Burr looked at his watch. Shave at the office. No time to go home.
* * *
Burr is calling in promises. On foot. Working the Golden Triangle of London's secret overworld ― Whitehall, Westminster, Victoria Street. In a blue raincoat borrowed from a janitor, and a paper-thin fawn suit that looks as though he has slept in it, which he has.
Debbie Mullen is an old friend from Burr's River House days. They went to the same secondary school and triumphed in the same exams. Her office is down one flight of steps, behind a blue-painted steel door marked no entry. Through glass walls, Burr can watch clerks of both sexes labouring at their screens and talking on telephones.
"Well, look who's been on holiday," says Debbie, eyeing his suit "What's up, Leonard? We heard they were taking down your brass plate and sending you back across the River."
"There's a container ship called the Horacio Enriques, Debbie, registered Panama," says Burr, allowing his native Yorkshire accent to thicken, in order to emphasise the bond between them. "Forty-eight hours ago she was berthed in Colón Free Zone, bound for Gdansk, Poland. My guess is she's already in international waters, headed for the Atlantic. We have information she's carrying a suspect load. I want her tracked and listened to, but I don't want you to put out a search request." He gave her his old smile. "It's owing to my source, you see, Deb. Very delicate. Very top secret. It's got to be all off the record. Can you be a pal and do that for me?"
Debbie Mullen has a pretty face and a way of laying the tip of her right forefinger against her teeth when she ponders; she does this to conceal her feelings, but she cannot conceal her eyes. First they open too wide, then they focus on the top button of Burr's disgraceful jacket.
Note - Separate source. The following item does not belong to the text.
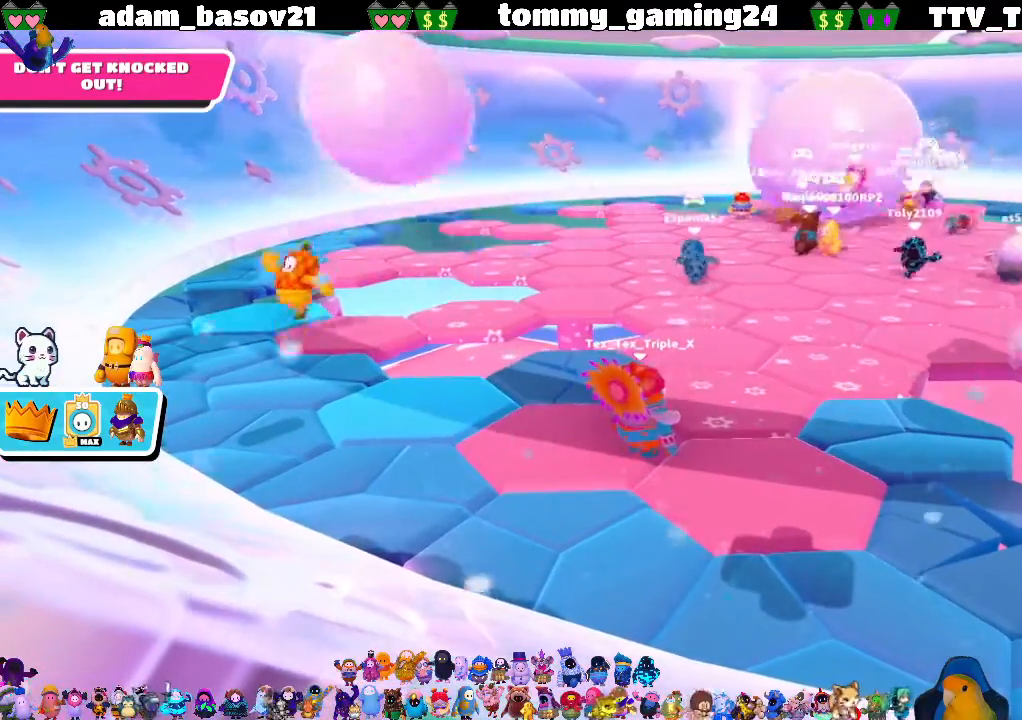
{"buttons": [], "left_stick": "center", "right_stick": "center", "events": []}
"The Enrico what, Leonard?"
"Horacio Enriques, Debbie. Whoever he is. Panama registered."
"That's what I thought you said." Removing her gaze from his jacket, she delves in a tray of red-striped folders till she comes to the one she is looking for and hands it to him. It contains a single sheet of blue paper, embossed and crested and of appropriate ministerial weight. It is headed "The Horacio Enriques" and consists of one paragraph of overlarge type:
The above-named vessel, the subject of a highly sensitive operation, is likely to come to your notice while changing course without apparent reason or performing other erratic manoeuvres at sea or in harbour. All information received by your section which relates to her activities, whether from overt or secret sources, will be passed SOLELY AND IMMEDIATELY to H/Procurement Studies, the River House.
The document is stamped top secret flagship guard.
Burr hands the folder back to Debbie Mullen and pulls a rueful smile.
"Looks as though we've crossed the wires a bit," he confesses. "Still, it all goes into the same pocket in the end. Have you got anything on the Lombardy while I'm about it, Debbie, also hanging about in those waters, most likely at the other end of the Canal?"
Her gaze has returned to his face and stayed there. "You a Mariner, Leonard?"
"What would you do if I said yes?"
"I'd have to telephone Geoff Darker and find out whether you'd been telling porky-pies, wouldn't I?"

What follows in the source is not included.